Mais Gorbatchev n'en voulait pas. Il a même dit récemment que les Etats-Unis avaient promis de ne pas étendre l'Otan au-delà de la RFA...
Ce n'est pas vrai ! Nous avons eu une discussion avec lui uniquement sur l'Allemagne de l'Est, jamais sur les autres Etats. Et même sur ce point, il n'a pas fait d'objection. Si, à l'époque, il avait insisté devant nous et devant Kohl pour que l'ex-RDA ne soit pas dans l'Otan, s'il avait dit «c'est à prendre ou à laisser», il l'aurait peut-être obtenu. Mais il ne l'a pas fait. Nous n'avons concédé qu'une chose : qu'il n'y ait pas d'autres troupes que la Bundeswehr sur le territoire est-allemand. Et Gorbatchev a accepté le marché. Il a même laissé son ministre des Affaires étrangères signer un document qui l'entérine. Comment peut-il affirmer aujourd'hui que nous avons fait une telle promesse ? C'est du révisionnisme.
Gorbatchev avait renoncé à utiliser la force. Avez-vous craint néanmoins une réaction violente de l'URSS ?
Quand Schabowski a annoncé que les gens pourraient sortir librement et que ceux-ci ont commencé à s'amasser devant les postes-frontières à Berlin, personne ne savait si les soldats soviétiques allaient vraiment rester dans leurs casernes. Mais laissez-moi insister sur un point : Gorbatchev et Chevardnadze seront bien traités dans les livres d'histoire car ils ont renoncé à la force pour maintenir l'Empire soviétique. Ils ont rejeté cette méthode, contrairement à ce que leurs prédécesseurs avaient fait en Hongrie en 1956 et en Tchécoslovaquie en 1968.

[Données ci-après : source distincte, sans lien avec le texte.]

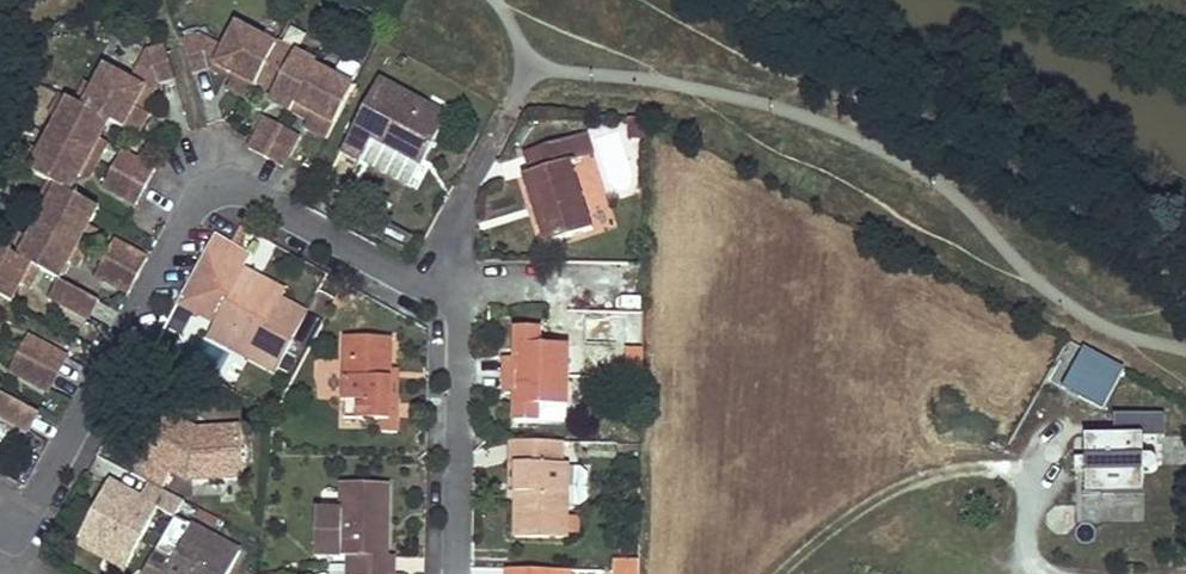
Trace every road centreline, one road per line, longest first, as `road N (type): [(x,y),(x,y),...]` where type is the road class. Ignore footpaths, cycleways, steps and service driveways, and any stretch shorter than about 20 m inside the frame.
road 1 (residential): [(38,515),(195,206),(216,192),(248,193),(400,279),(440,287)]
road 2 (residential): [(440,287),(457,330),(452,573)]
road 3 (residential): [(477,170),(440,287)]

Des historiens disent qu'ils n'avaient pas le choix tant le financement de la perestroïka dépendait des prêts consentis par la RFA.

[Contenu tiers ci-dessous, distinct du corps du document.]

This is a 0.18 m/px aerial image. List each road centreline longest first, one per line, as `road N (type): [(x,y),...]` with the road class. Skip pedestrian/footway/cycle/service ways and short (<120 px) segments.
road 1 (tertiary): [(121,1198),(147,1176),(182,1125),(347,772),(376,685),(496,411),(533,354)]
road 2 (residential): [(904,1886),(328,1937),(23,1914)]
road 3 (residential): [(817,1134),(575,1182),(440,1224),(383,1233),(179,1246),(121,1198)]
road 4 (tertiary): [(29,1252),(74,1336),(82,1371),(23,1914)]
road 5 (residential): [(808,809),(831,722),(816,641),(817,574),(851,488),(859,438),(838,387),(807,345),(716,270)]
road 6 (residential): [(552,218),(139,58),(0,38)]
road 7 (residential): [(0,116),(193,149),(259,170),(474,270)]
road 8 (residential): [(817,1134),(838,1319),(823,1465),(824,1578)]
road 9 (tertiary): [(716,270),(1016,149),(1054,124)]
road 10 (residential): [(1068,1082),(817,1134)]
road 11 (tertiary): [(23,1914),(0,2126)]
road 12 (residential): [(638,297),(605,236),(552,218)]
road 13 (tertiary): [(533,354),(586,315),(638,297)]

Il est évident que l'URSS cherchait des fonds à l'époque. Et, à l'instigation d'Helmut Kohl, la Dresdner Bank avait accordé d'importants crédits à Moscou. A l'époque de la guerre du Golfe, quand nous voulions éviter un veto à l'ONU, je leur ai moi-même trouvé 15 milliards de dollars auprès des Saoudiens ! Nous voulions que Gorbatchev réussisse. Nous avons travaillé dur, main dans la main avec lui.

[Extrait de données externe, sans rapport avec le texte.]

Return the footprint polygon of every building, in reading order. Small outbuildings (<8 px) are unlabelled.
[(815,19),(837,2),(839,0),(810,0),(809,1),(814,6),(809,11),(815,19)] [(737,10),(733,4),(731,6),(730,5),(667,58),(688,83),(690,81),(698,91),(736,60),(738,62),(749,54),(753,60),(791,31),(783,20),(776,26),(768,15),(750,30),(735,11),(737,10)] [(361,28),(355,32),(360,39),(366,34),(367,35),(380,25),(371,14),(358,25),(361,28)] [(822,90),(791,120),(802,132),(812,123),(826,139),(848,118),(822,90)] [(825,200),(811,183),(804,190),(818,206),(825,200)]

D'où est venue l'idée de la conférence «2 + 4», qui réunissait les deux Allemagnes et Etats-Unis, URSS, Grande-Bretagne et France pour régler l'unification allemande ?
C'est une idée du Département d'Etat. Les Soviétiques tenaient beaucoup à régler cette question dans le cadre des quatre puissances. A un moment donné, alors que je négociais la mise en place de cette conférence, le président Bush m'a appelé en me disant que Kohl n'était pas chaud pour cette formule. J'ai appelé Genscher (le ministre des Affaires étrangères ouest-allemand, ndlr) et je lui ai dit de prévenir Kohl que le Président allait lui téléphoner. Le chancelier a dit au Président qu'il approuvait cette démarche sans réserve. Parfois, les relations directes sont préférables aux entourages... Et j'ai découvert combien il était important qu'un secrétaire d'Etat ait un lien d'amitié avec le Président. Si cela n'avait pas été le cas, il aurait écouté ces autres sources qui lui paraissaient sérieuses. Qui sait ce qui se serait passé ?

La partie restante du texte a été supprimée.